Besuch bei der Flughafen-Feuerwehr

von Andreas Bühler

Sonntag, 3. November 2019

Beim Gesamtdienst im November stand einmal nicht „Üben, Üben, Üben“ im Vordergrund: es ging auf den Flughafen Stuttgart um die Flughafen-Feuerwehr zu besichtigen. Dort arbeiten zwei Feuerwehrkameraden von uns, unter anderem unser Kommandant. Von daher waren wir schon gespannt, was die beiden uns zu berichten wussten.
Der Einlass auf das Flughafen-Gelände zeigte sich dem Abflug mit einer Maschine vergleichbar: Personalausweis, Check-In mit Überprüfung jeder Person. Unser Kommandant ließ sich eine Fahrt übers Rollfeld nicht nehmen und so fuhren wir die Wache mit einem „kleinen“ Umweg an.

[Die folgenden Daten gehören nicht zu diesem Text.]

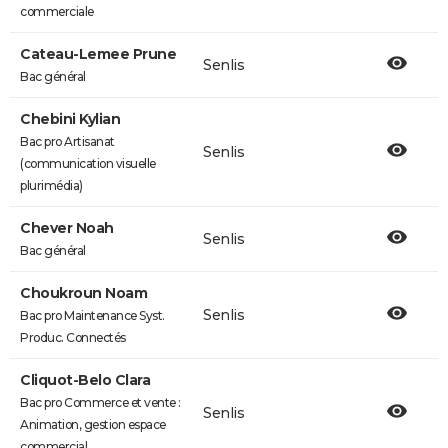
commerciale
Cateau-Lemee Prune
Senlis
Bac général
Chebini Kylian
Bac pro Artisanat
Senlis
(communication visuelle
plurimédia)
Chever Noah
Senlis
Bac général
Choukroun Noam
Senlis
Bac pro Maintenance Syst.
Produc. Connectés
Cliquot-Belo Clara
Bac pro Commerce et vente :
Senlis
Animation, gestion espace
commercial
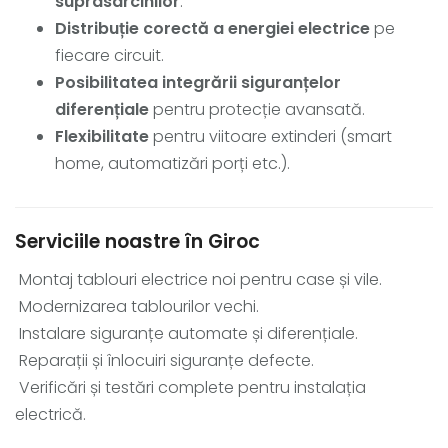
suprasarcinilor
.
Distribuție corectă a energiei electrice
pe
fiecare circuit.
Posibilitatea integrării siguranțelor
diferențiale
pentru protecție avansată.
Flexibilitate
pentru viitoare extinderi (smart
home, automatizări porți etc.).
Serviciile noastre în Giroc
Montaj tablouri electrice noi pentru case și vile.
Modernizarea tablourilor vechi.
Instalare siguranțe automate și diferențiale.
Reparații și înlocuiri siguranțe defecte.
Verificări și testări complete pentru instalația
electrică.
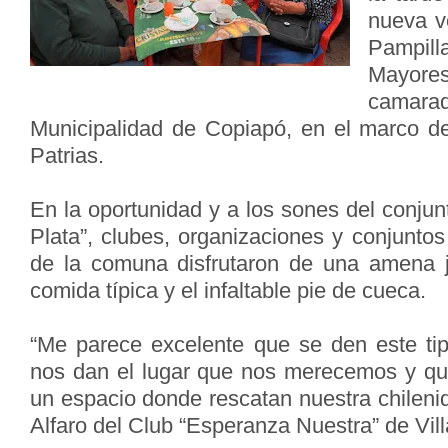
nueva ve
Pampil
Mayor
camarad
Municipalidad de Copiapó, en el marco d
Patrias.
En la oportunidad y a los sones del conjunt
Plata”, clubes, organizaciones y conjuntos
de la comuna disfrutaron de una amena 
comida típica y el infaltable pie de cueca.
“Me parece excelente que se den este ti
nos dan el lugar que nos merecemos y qu
un espacio donde rescatan nuestra chileni
Alfaro del Club “Esperanza Nuestra” de Vi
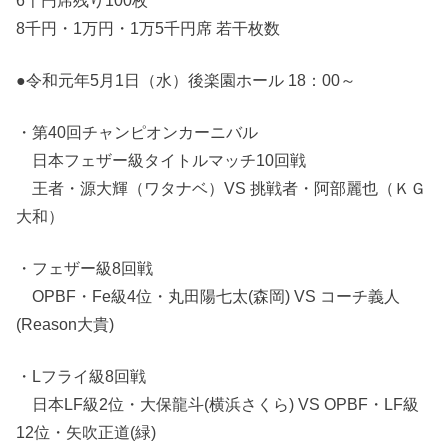
6千円席残り100枚
8千円・1万円・1万5千円席 若干枚数
●令和元年5月1日（水）後楽園ホール 18：00～
・第40回チャンピオンカーニバル
日本フェザー級タイトルマッチ10回戦
王者・源大輝（ワタナベ）VS 挑戦者・阿部麗也（ＫＧ
大和）
・フェザー級8回戦
OPBF・Fe級4位・丸田陽七太(森岡) VS コーチ義人
(Reason大貴)
・Lフライ級8回戦
日本LF級2位・大保龍斗(横浜さくら) VS OPBF・LF級
12位・矢吹正道(緑)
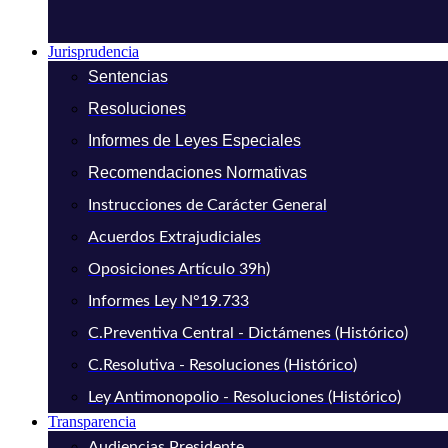
Jurisprudencia
Sentencias
Resoluciones
Informes de Leyes Especiales
Recomendaciones Normativas
Instrucciones de Carácter General
Acuerdos Extrajudiciales
Oposiciones Artículo 39h)
Informes Ley N°19.733
C.Preventiva Central - Dictámenes (Histórico)
C.Resolutiva - Resoluciones (Histórico)
Ley Antimonopolio - Resoluciones (Histórico)
Transparencia
Audiencias Presidente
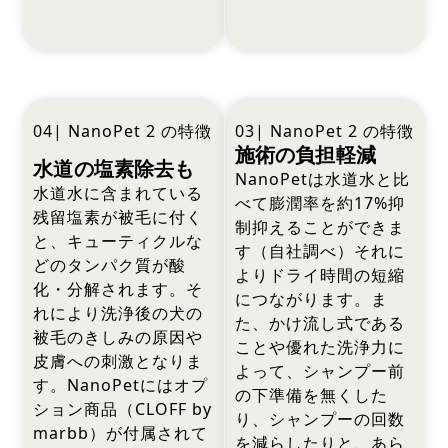
04| NanoPet 2 の特徴
03| NanoPet 2 の特徴
施術の負担軽減
水道の塩素除去も
NanoPetは水道水と比
水道水に含まれている
べて膨潤率を約17%抑
残留塩素が被毛に付く
制抑えることができま
と、キューティクルな
す（自社調べ）それに
どのタンパク質が酸
よりドライ時間の短縮
化・分解されます。そ
につながります。ま
れにより洗浄後の犬の
た、かけ流し式である
被毛のきしみの原因や
ことや優れた洗浄力に
皮膚への刺激となりま
よって、シャンプー前
す。NanoPetにはオプ
の下準備を無くした
ション商品（CLOFF by
り、シャンプーの回数
marbb）が付属されて
を減らしたりと、あら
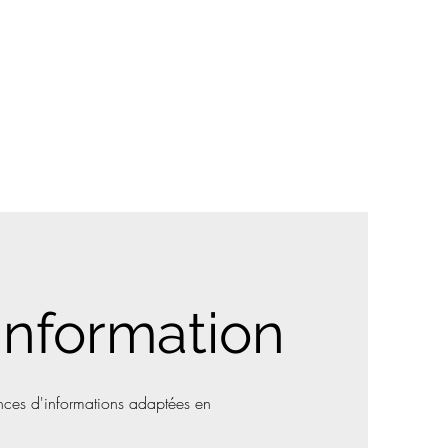
À propos
Nous joindre
Plus
information
ances d'informations adaptées en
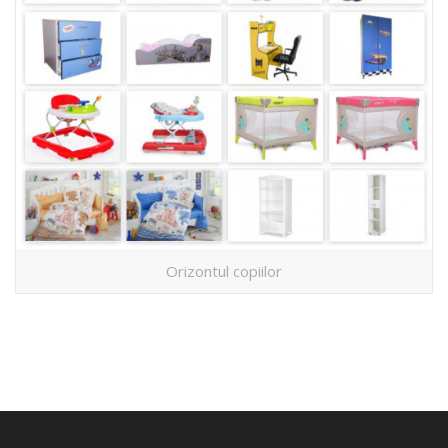
Orizontul copiilor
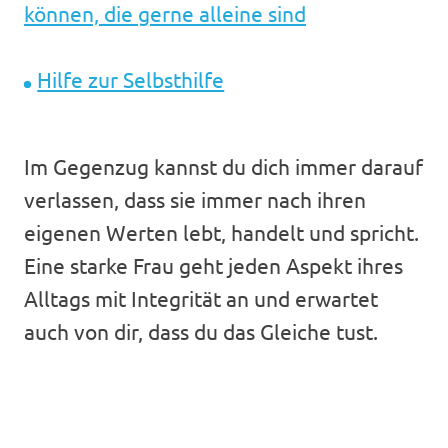
können, die gerne alleine sind
Hilfe zur Selbsthilfe
Im Gegenzug kannst du dich immer darauf
verlassen, dass sie immer nach ihren
eigenen Werten lebt, handelt und spricht.
Eine starke Frau geht jeden Aspekt ihres
Alltags mit Integrität an und erwartet
auch von dir, dass du das Gleiche tust.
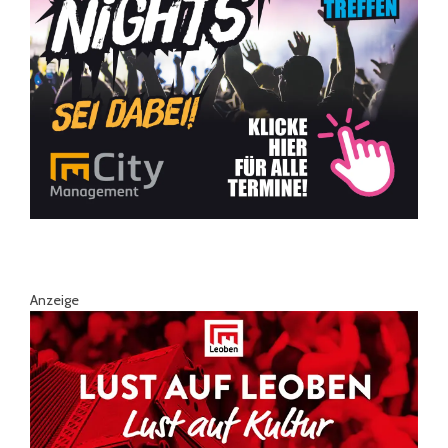
Anzeige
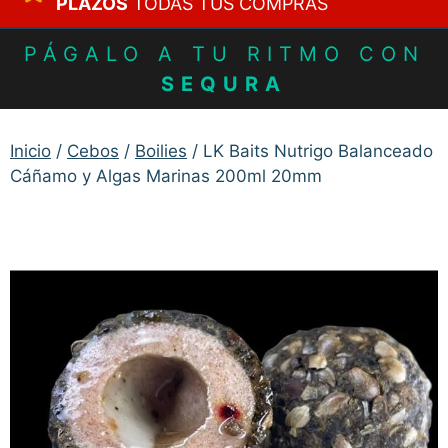
PLAZOS
TODAS TUS COMPRAS
PÁGALO A TU RITMO CON
SEQURA
Inicio
/
Cebos
/
Boilies
/ LK Baits Nutrigo Balanceado
Cáñamo y Algas Marinas 200ml 20mm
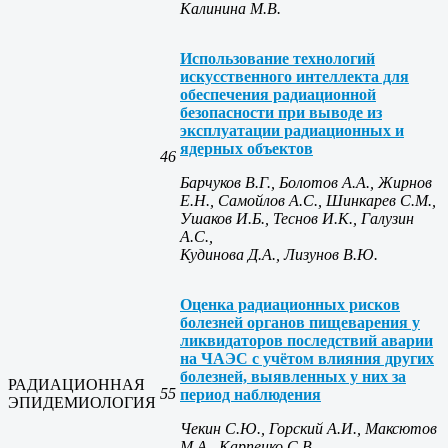
Калинина М.В.
Использование технологий
искусственного интеллекта для
обеспечения радиационной
безопасности при выводе из
эксплуатации радиационных и
ядерных объектов
46
Барчуков В.Г., Болотов А.А., Жирнов
Е.Н., Самойлов А.С., Шинкарев С.М.,
Ушаков И.Б., Теснов И.К., Галузин
А.С.,
Кудинова Д.А., Лизунов В.Ю.
Оценка радиационных рисков
болезней органов пищеварения у
ликвидаторов последствий аварии
на ЧАЭС с учётом влияния других
болезней, выявленных у них за
РАДИАЦИОННАЯ
55
период наблюдения
ЭПИДЕМИОЛОГИЯ
Чекин С.Ю., Горский А.И., Максютов
М.А., Карпенко С.В.,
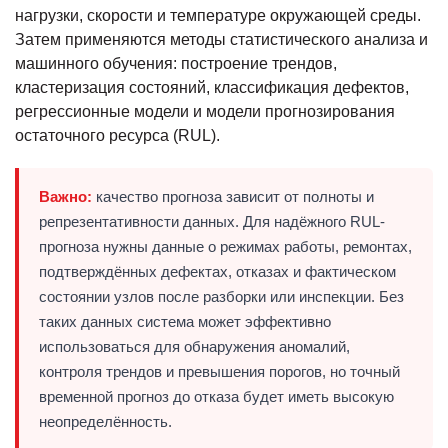
нагрузки, скорости и температуре окружающей среды.
Затем применяются методы статистического анализа и
машинного обучения: построение трендов,
кластеризация состояний, классификация дефектов,
регрессионные модели и модели прогнозирования
остаточного ресурса (RUL).
Важно:
качество прогноза зависит от полноты и
репрезентативности данных. Для надёжного RUL-
прогноза нужны данные о режимах работы, ремонтах,
подтверждённых дефектах, отказах и фактическом
состоянии узлов после разборки или инспекции. Без
таких данных система может эффективно
использоваться для обнаружения аномалий,
контроля трендов и превышения порогов, но точный
временной прогноз до отказа будет иметь высокую
неопределённость.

Was den Mitarbeitern der Flughafen-Feuerwehr alles zur Verfügung steht, bekamen wir in zwei Gruppen gezeigt: eine eigene Atemschutz-Übungstrecke mit einem Teil einer Flugzeugkabine (dort kann die Rettung aus einer verrauchten Flugzeug praxisnah geübt werden), Schlauchwerkstatt, eigene kleine Sporthalle, Kraftraum für’s Fitness-Training.
Am interessantesten waren jedoch die Fahrzeuge, die auf dem Flughafen für die mannigfachen Aufgaben vorgehalten werden. Von den Flugfeld-Löschfahrzeugen über die Rettungswagen, eine Nottreppe, Gebäude-Löschfahrzeuge, Abrollbehälter für die Flugzeug-Bergung bis hin zum Kran.

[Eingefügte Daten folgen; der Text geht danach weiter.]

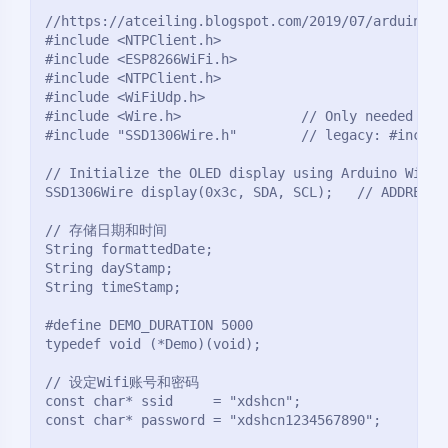
//https://atceiling.blogspot.com/2019/07/arduino47-
#include <NTPClient.h>

#include <ESP8266WiFi.h>

#include <NTPClient.h>

#include <WiFiUdp.h>

#include <Wire.h>               // Only needed for 
#include "SSD1306Wire.h"        // legacy: #include
// Initialize the OLED display using Arduino Wire:

SSD1306Wire display(0x3c, SDA, SCL);   // ADDRESS,
// 存储日期和时间

String formattedDate;

String dayStamp;

String timeStamp;

#define DEMO_DURATION 5000

typedef void (*Demo)(void);

// 设定Wifi账号和密码

const char* ssid     = "xdshcn";

const char* password = "xdshcn1234567890";
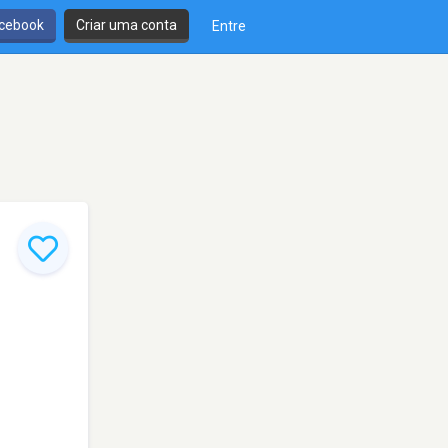
cebook
Criar uma conta
Entre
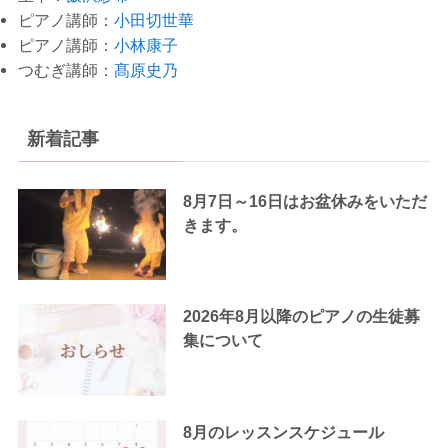
ピアノ講師：
小田切世華
ピアノ講師：
小林康子
つむぎ講師：
髙原史乃
新着記事
8月7日～16日はお盆休みをいただ
きます。
2026年8月以降のピアノの生徒募
集について
8月のレッスンスケジュール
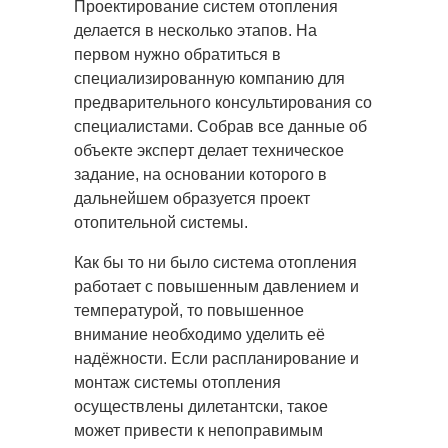
Проектирование систем отопления
делается в несколько этапов. На
первом нужно обратиться в
специализированную
компанию для
предварительного консультирования со
специалистами. Собрав все данные об
объекте эксперт делает техническое
задание, на основании которого в
дальнейшем образуется проект
отопительной системы.
Как бы то ни было система отопления
работает с повышенным давлением и
температурой, то повышенное
внимание необходимо уделить её
надёжности. Если распланирование и
монтаж системы отопления
осуществлены дилетантски, такое
может привести к непоправимым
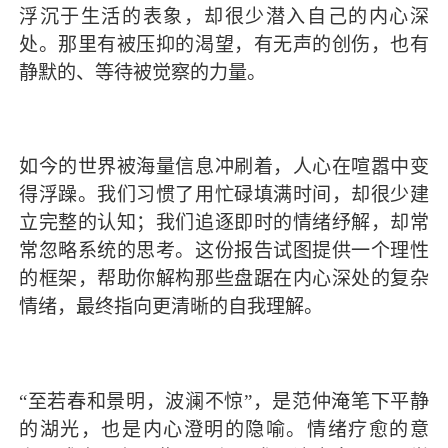
浮沉于生活的表象，却很少潜入自己的内心深
处。那里有被压抑的渴望，有无声的创伤，也有
静默的、等待被觉察的力量。
如今的世界被海量信息冲刷着，人心在喧嚣中变
得浮躁。我们习惯了用忙碌填满时间，却很少建
立完整的认知；我们追逐即时的情绪纾解，却常
常忽略系统的思考。这份报告试图提供一个理性
的框架，帮助你解构那些盘踞在内心深处的复杂
情绪，最终指向更清晰的自我理解。
“至若春和景明，波澜不惊”，是范仲淹笔下平静
的湖光，也是内心澄明的隐喻。情绪疗愈的意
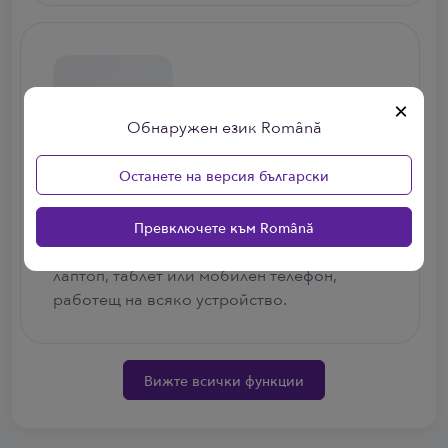
×
Обнаружен език Română
Останете на версия български
Управление от навсякъде
Превключете към Română
Достъп до профила си от всеки компютър,
лаптоп, таблет или мобилен телефон,
работещ на всяко устройство.
Вижте всички функции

Die im Mai neu in Dienst gestellten Flugfeld-Löschfahrzeuge erregten das meiste Aufsehen, denn mit ihren über 700 PS und den 12.000 l Wasser, das jedes der Fahrzeuge mitführt, sind das Dimensionen, die über den „normalen“ Feuerwehr-Alltag weit hinausgehen. Albert Kayser zeigte die Möglichkeiten des Dach- und auch des Frontwerfers eines dieser Fahrzeuge auf und die Wurfweite und -menge (bis zu 6.000 l in der Minute) sind beeindruckend.
Der Besuch auf dem Flughafen war eine tolle Abwechslung zum Übungsdienst. Vielen Dank an unsere beiden Kameraden für den Aufwand, den sie für uns betrieben haben!